(TEXT SEGMENT)

But it’s just great, it’s great for anybody who is listening to the podcast today. Who woke up this morning and thought, “I know I should be in the word. I know I want to be in the word, but what am I supposed to open right this second?”

She Reads Truth is for that girl, and a lot of other types of girls too. But we’re for that girl who just says, “I need to read the Bible today”, and she can open up the She Reads Truth app, or go to www.shereadstruth.com. I guarantee that we’re reading something today.

You can read it with us, and you won’t be reading it alone because there are women all over the place reading that same passage and talking about it.

It’s just a vehicle for women. Part of what we want to do is to reach the unreached with scripture. But a big part of what we do is to get the already reached to reach for the Bible.

Laura: To bring that down to specifically – for you as moms, and you can relate I know to our audiences really well – a lot of them are in the really little years – four and under, five and under – especially a lot of diaper changes, nursing, things like that.

Taking that tagline of “Women in the Word of God Everyday,” I love that. But why do you think that it’s important for the mom particularly, to be connected to the vine?

Amanda: You know it’s funny that you say connected to the vine [laughter]. We were just talking about John 13 [laughter] before you picked up the phone.

It’s funny too because we were talking about our families and the timelines of She Reads Truth when our children were very small when the community of She Reads Truth begun.

We were those moms with small children, who wanted to be, just like Raechel said, who just had a desire to be in scripture, and a heart to know God. We felt overwhelmed – I know I can speak for myself – in many areas of life, including motherhood. But also including our spiritual life, just wondering where to start.

It’s very important for mothers to be  connected to the vine, like you said, to Jesus, and to God’s Word. But honestly, I don’t know that it’s any more important than of is for any of us.

It’s important for the mother because it’s important for humans. It’s important for us as women, as God’s children who are made in his image, to know our Maker. And to know who he is, who we are in Him.

One of the primary ways that he has given to us, a grace that He has given us is scripture, is his Word. It has been protected for us so that we can read it now, even though it was written thousands of years ago.

It is given to us; it never changes. Our seasons of life change; we may have small children and then those children grow up. Then one day those children are out of the home.

Even women who are listening now, who’d long to be mothers, but maybe aren’t yet, our life is constantly changing. But God’s Word stays the same, and God’s Word remains even when everything ... the Bible says that, “The world will pass away, but His Words will not pass away.”

That is the thing that we can count on because, you know as moms, we love our children, we love our families, but we are not perfect. We have a Father who is good and who loves us, and who is perfect. When we need a sure thing, we open His Word.

Raechel: Like Amanda is saying, it’s important for moms to be in the Word just like it is important for human beings to be in the Word.

(End TEXT SEGMENT)
(PROVIDED DATA)

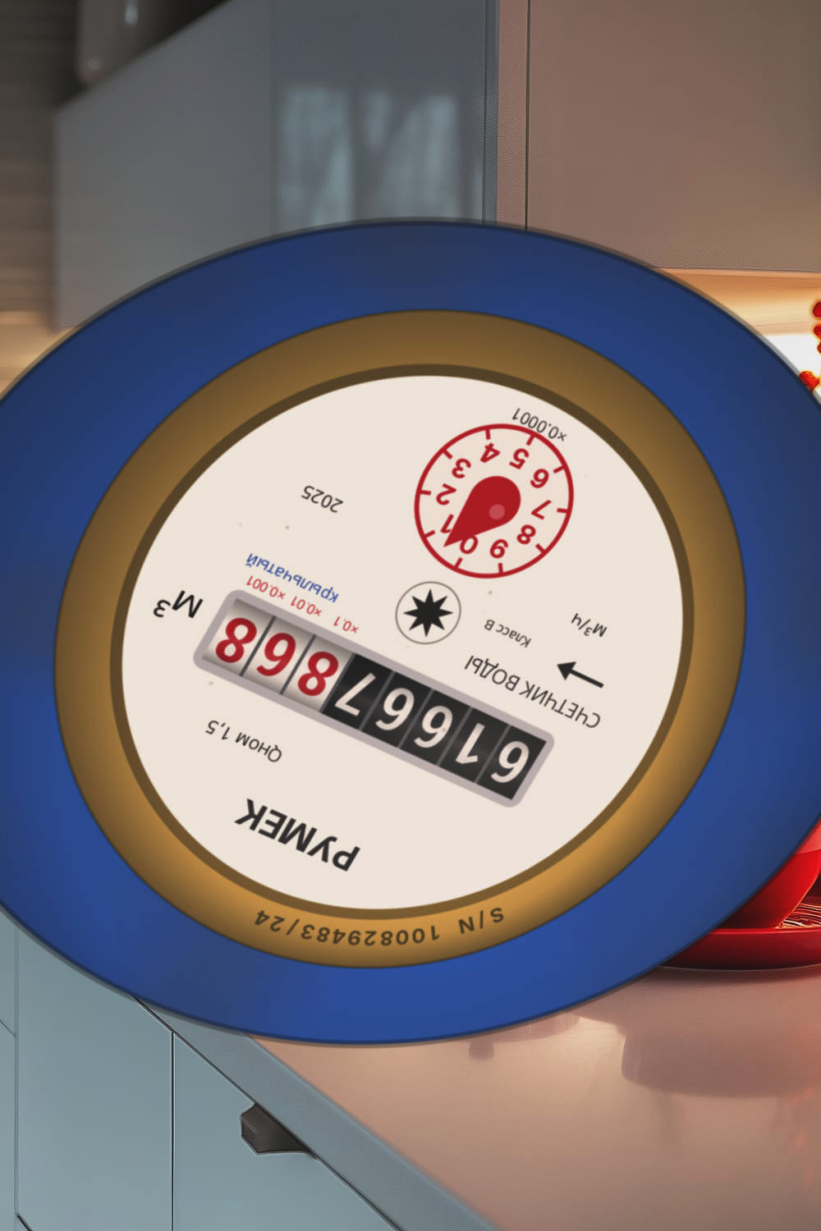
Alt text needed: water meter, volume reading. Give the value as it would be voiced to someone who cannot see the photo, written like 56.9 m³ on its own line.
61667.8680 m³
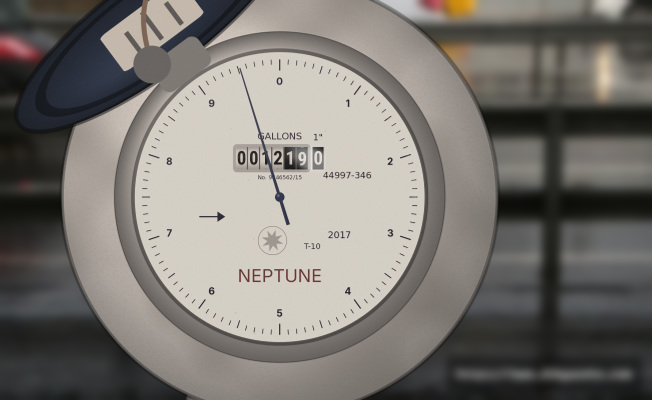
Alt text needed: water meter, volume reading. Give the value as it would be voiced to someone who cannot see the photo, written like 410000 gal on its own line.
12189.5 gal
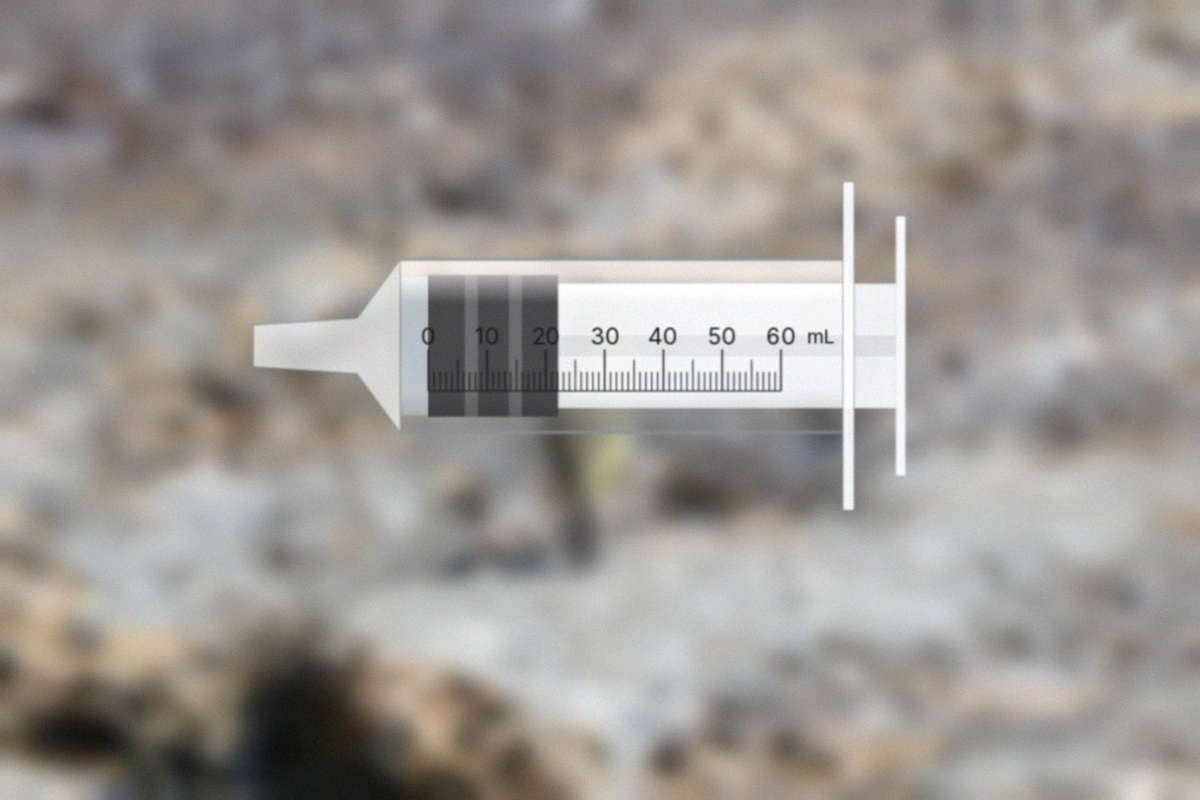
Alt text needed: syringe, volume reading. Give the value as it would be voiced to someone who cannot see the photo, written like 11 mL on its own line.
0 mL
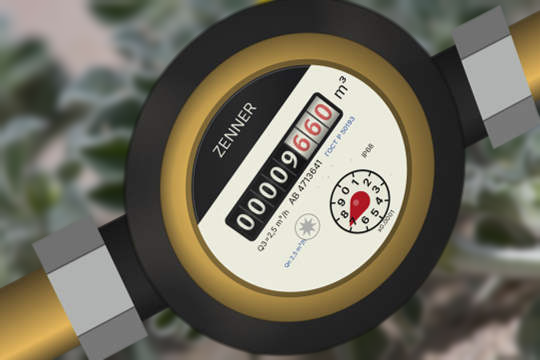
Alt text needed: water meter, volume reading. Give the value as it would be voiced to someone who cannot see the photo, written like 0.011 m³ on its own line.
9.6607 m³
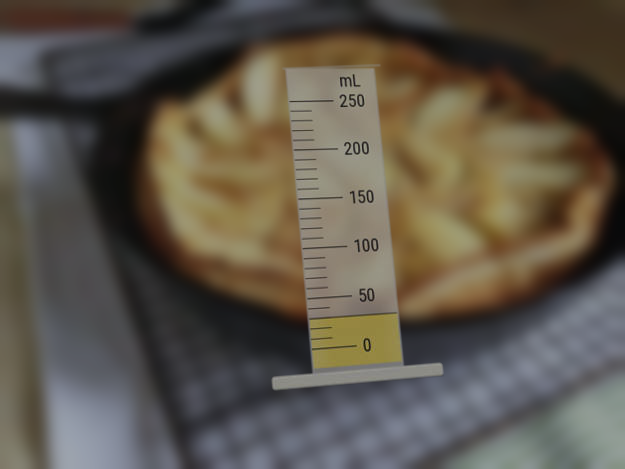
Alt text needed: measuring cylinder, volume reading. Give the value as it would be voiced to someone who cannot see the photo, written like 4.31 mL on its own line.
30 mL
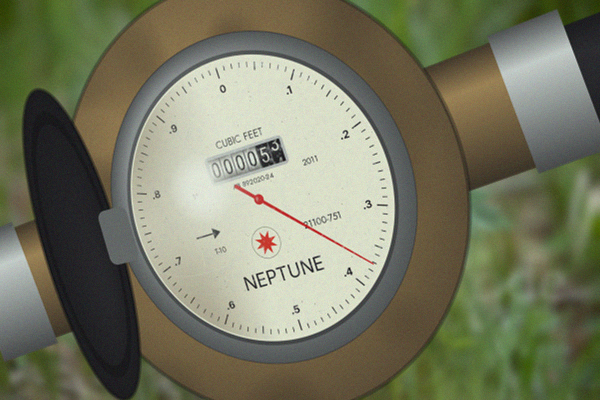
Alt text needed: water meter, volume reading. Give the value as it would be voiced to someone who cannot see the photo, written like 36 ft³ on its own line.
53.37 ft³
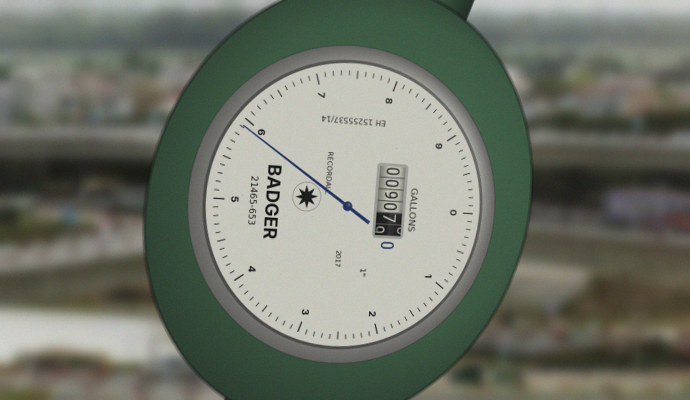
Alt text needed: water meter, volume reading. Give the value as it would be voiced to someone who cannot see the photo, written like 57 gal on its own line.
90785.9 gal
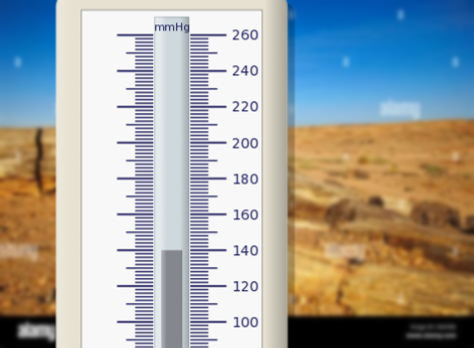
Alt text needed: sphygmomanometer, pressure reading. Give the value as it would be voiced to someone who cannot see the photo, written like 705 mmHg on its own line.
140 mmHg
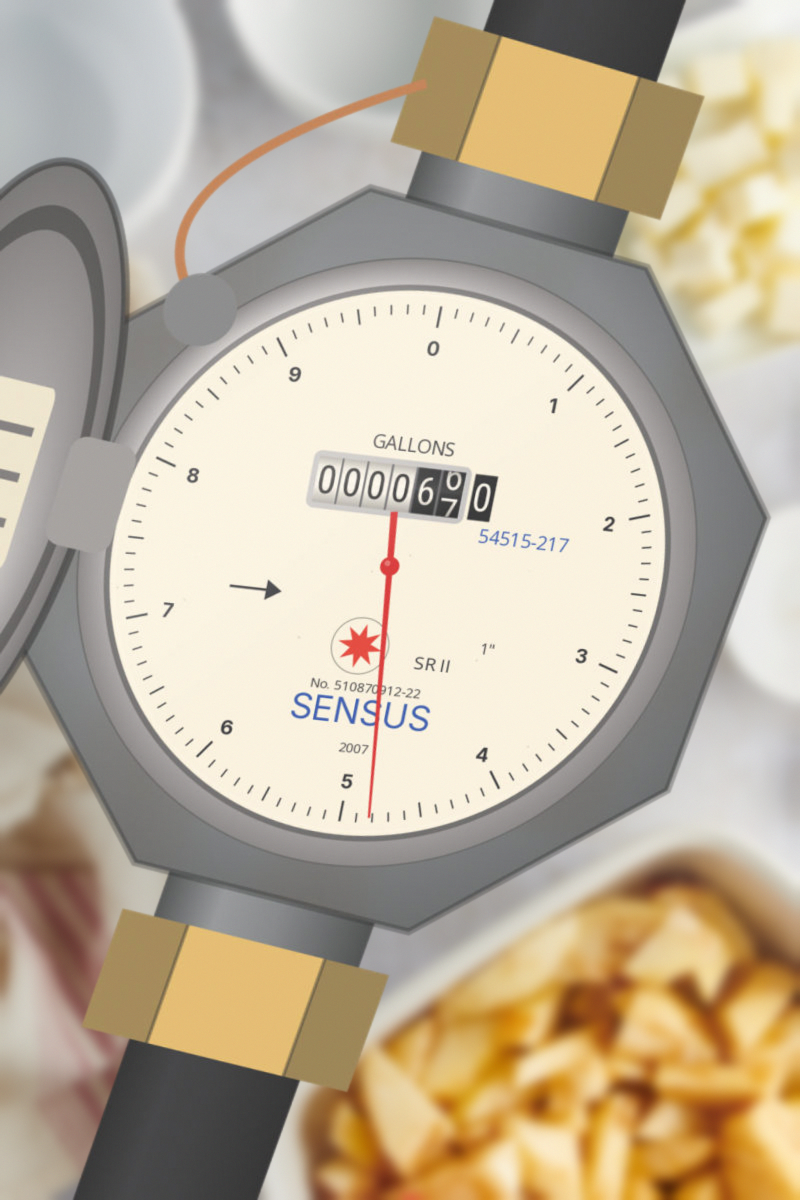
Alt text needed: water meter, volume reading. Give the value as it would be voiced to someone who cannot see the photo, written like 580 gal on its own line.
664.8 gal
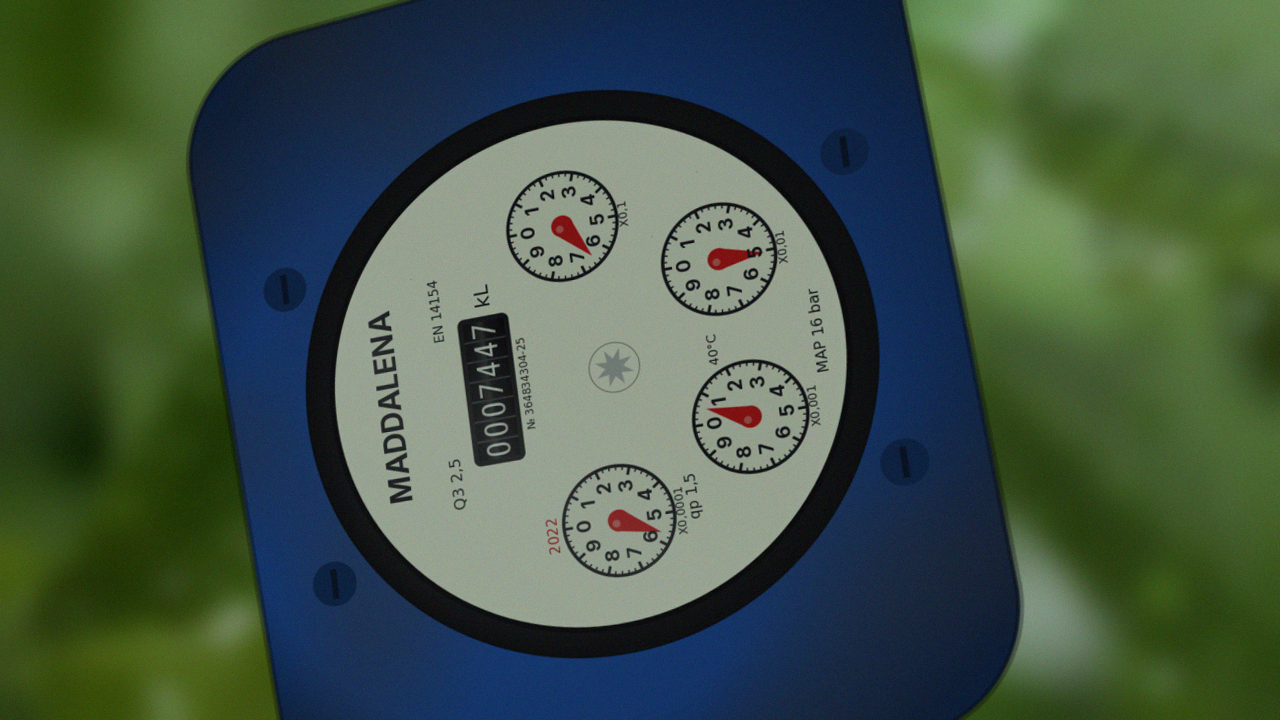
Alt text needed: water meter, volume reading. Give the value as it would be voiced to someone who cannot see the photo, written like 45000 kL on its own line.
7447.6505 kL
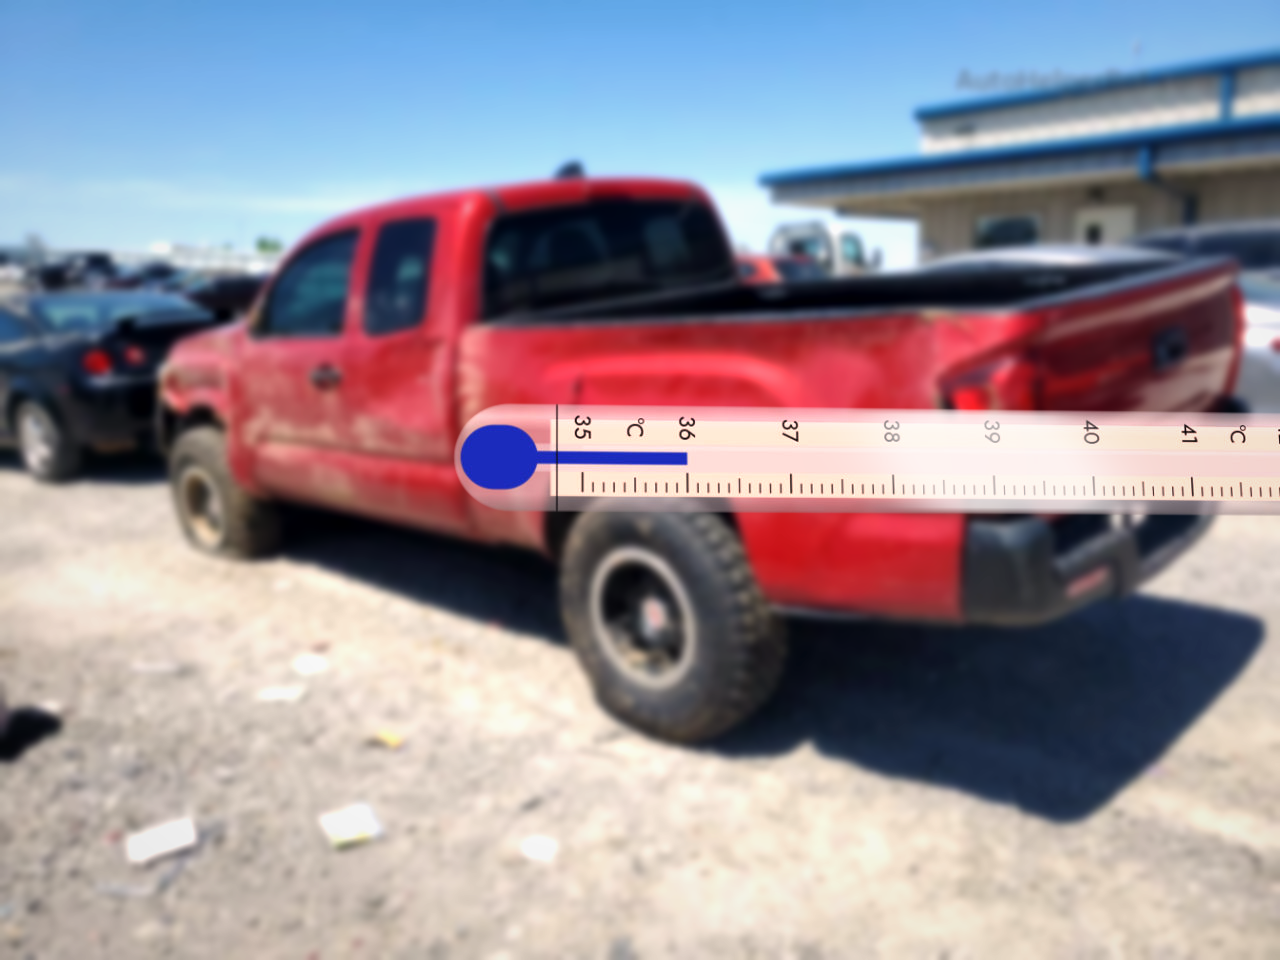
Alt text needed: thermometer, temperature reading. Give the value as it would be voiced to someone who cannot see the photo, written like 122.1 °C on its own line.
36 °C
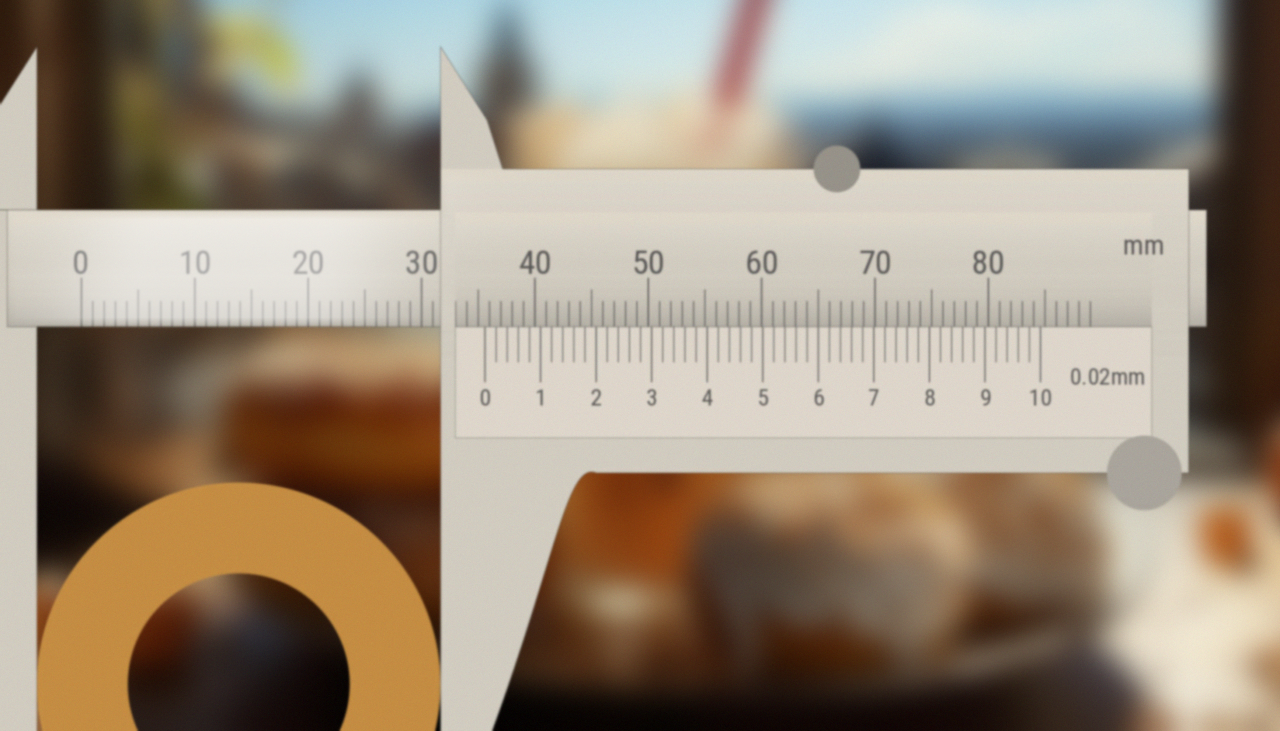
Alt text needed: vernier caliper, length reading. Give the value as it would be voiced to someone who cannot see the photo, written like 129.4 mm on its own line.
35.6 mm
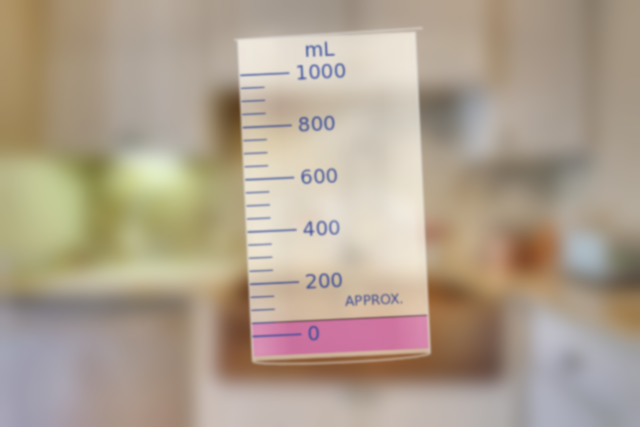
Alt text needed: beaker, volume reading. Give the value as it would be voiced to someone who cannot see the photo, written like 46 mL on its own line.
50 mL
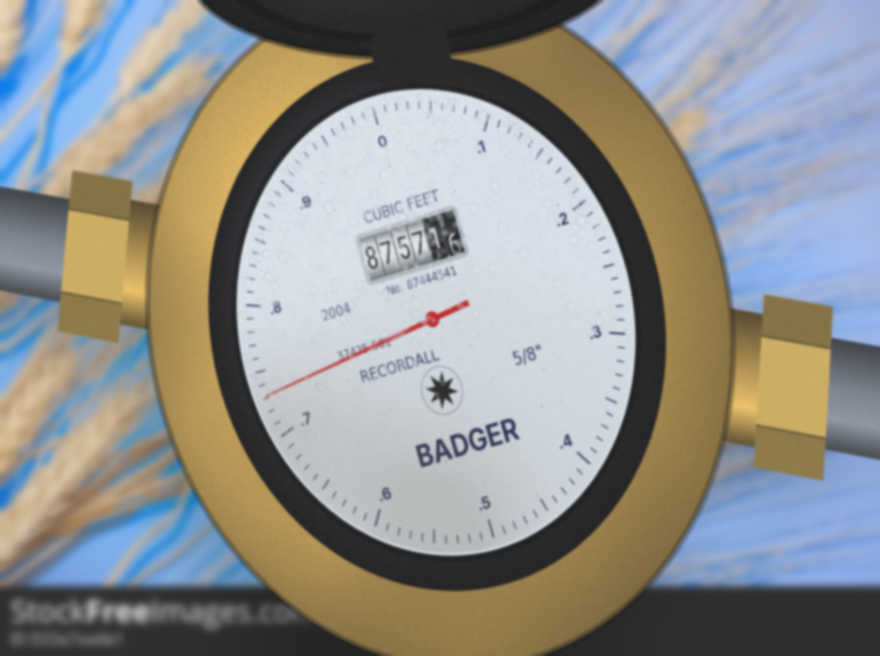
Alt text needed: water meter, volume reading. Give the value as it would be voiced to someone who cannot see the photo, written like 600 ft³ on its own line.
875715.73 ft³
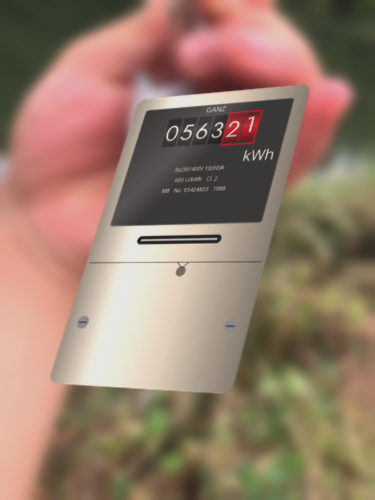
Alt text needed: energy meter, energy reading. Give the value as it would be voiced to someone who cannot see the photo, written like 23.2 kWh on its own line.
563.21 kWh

(End PROVIDED DATA)

- WORK ORDER A
Condense the paragraph of the podcast transcript that begins "We were those moms with small children" into a short bulleted list of its main points.
- WORK ORDER B
Extend the podcast transcript onward from Raechel's final remark.

- WRITTEN REPLY A
- The speakers were moms with small children.
- They wanted to be in scripture and had a heart to know God.
- The speaker felt overwhelmed in many areas of life, including motherhood.
- Their spiritual life was overwhelming too, and they wondered where to start.

- WRITTEN REPLY B
She and I were actually talking earlier today about that, even just anticipating this podcast, and talking about that it’s tough in that season of motherhood to be in the Word, and to make time for that. In the same way that it’s tough every season. Honestly I don’t know that there’s a season where it’s easy, and there’s reason for that. No matter what season we’re in, there is a certain involved discipline.

Amanda and I, our job is to read the Bible, and it is still a challenge to carve out that time where it is just us and the Lord, and not a task list.

I don’t say that to discourage moms who are like “Wait, it’s hard now and it’s always going to be hard. Cool.” [laughter]

But I’d like to say, “Don’t wait for a convenient time to develop a relationship with the Lord and His Word.” Because there will always be a reason that is hard, and there will always be a reason that it’s inconvenient. They’ll always be something more pressing.

I say that to say just fight for it, because this is worth it right now, in this season.

Amanda: Raechel often says, and so I am going to quote you Raechel, [laughter] that we know, especially those of us who have known Jesus for a long time, maybe we’ve known Jesus since we were kids.

We know that the Bible is His Word, we know that it’s important to read it. But there is a difference between knowing that it’s important, and understanding that it’s urgent. 

We believe that reading the Bible is not just important, that it’s urgent. That it is a primary means that God sustains us and breathes life into us.

It is the way that we know Him, and so it’s no wonder that we are at a loss for how to know Him better when we’re not in His Word because that’s what His Word does for us.

The thing is, the more time we spend in His Word, the more you understand how vital it is. That’s why it’s so important, what Raechel just said, it’s “just start somewhere.”

We say that so often, guys, it’s like we want so badly especially in our social media age where we have blog posts of five ways to do this. Or, if we want to know the best product to buy we Google it. We want the right answer the first time.

The thing with knowing God is that there is not a formula. We would have figured it out by now, right? There is no formula, and there is no formula for reading a Bible. It is simply starting, and starting somewhere. It’s all His Word, so just start.

Emily: Wow, there is so many amazing truths in there.

Raechel: You just get us started and we’ll just keep going …

Emily: I love it.

Amanda: We have strong feelings on the topic [laughter].

Emily: I just love it. I love it because especially like you’re saying, “Don’t wait” because I think that we all tell ourselves this tale, like, “Okay, this trial is going to be over, and then I’ve arrived.” Like, “There’s no more trials after that, if I can just get through this thing. I am going to put off my Bible reading and my prayer life, and these things until I get out of this trial.”

I know I heard from a wiser, older woman one time tell me a huge lightbulb went off whenever she realized that, no, life is one trial, and then it changes to a different trial, and a different one..

Again, that’s not to be discouraging, but encouraging to say, “Do it now.” I love that. In terms of our children, realizing that if we’re trying to pass along the gospel to them, then the best thing we can do is to be knowing God, and finding joy in Him in our own lives. If we’re not doing that, it’s going to be very difficult to be an authentic overflow to them. Thanks for sharing.

Amanda: There’s so much beauty in the trial. We say “beauty and the mess,” and the “messiness of motherhood.” You know these are these phrases that we have all kind of gotten used to of late.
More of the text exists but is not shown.